→ **TEXTAUSZUG**
Als Tervooren 2014 nach Riga gereist war, beobachteten deutsche Zivilpolizisten schon in Berlin den Bus. Offenbar hatten die lettischen und die deutschen Behörden in dieser Sache Informationen ausgetauscht. „Uns würde sehr interessieren, welche Rolle die Bundesregierung dabei spielt“, sagt Tervooren und kündigt an, dass die VVN versucht, juristisch gegen die Abschiebung vorzugehen.
Die 15 anderen Antifaschisten, die aus Deutschland angereist waren, nahmen an dem Protest teil. „Aber sie sind ununterbrochen von der Polizei belästigt worden“, sagt Tervooren. Die Beamten standen in der Lobby des Hotels, klopften an die Zimmertüren und wollten klarmachen, dass sie besser nicht zur Kundgebung gehen sollten. Die antifaschistische Kundgebung am 16. März war völlig von der Polizei umstellt.

→ **AUFGABE**
Beantworte diese Fragen mithilfe des Textauszugs:
1. Wohin reiste Tervooren 2014?
2. Wie viele andere Antifaschisten waren aus Deutschland angereist?
3. An welchem Tag fand die antifaschistische Kundgebung statt?
Die Daten haben mit dem Textauszug nichts zu tun.

→ **DATENGRUNDLAGE**
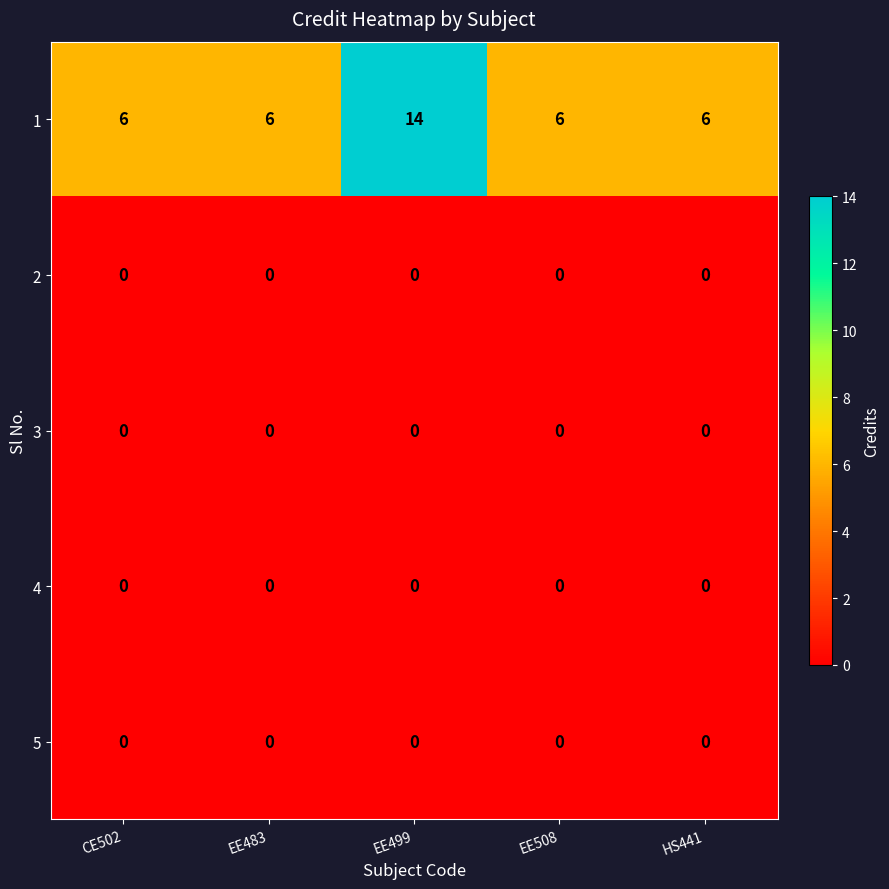

Which category has the highest value across all series?

EE499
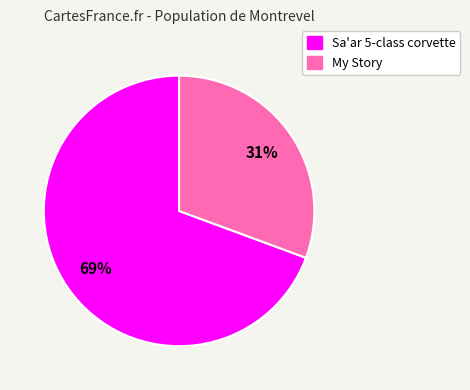

Which has a higher value, Sa'ar 5-class corvette or My Story?

Sa'ar 5-class corvette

→ **ANTWORT**
1. Nach Riga.
2. 15.
3. Am 16. März.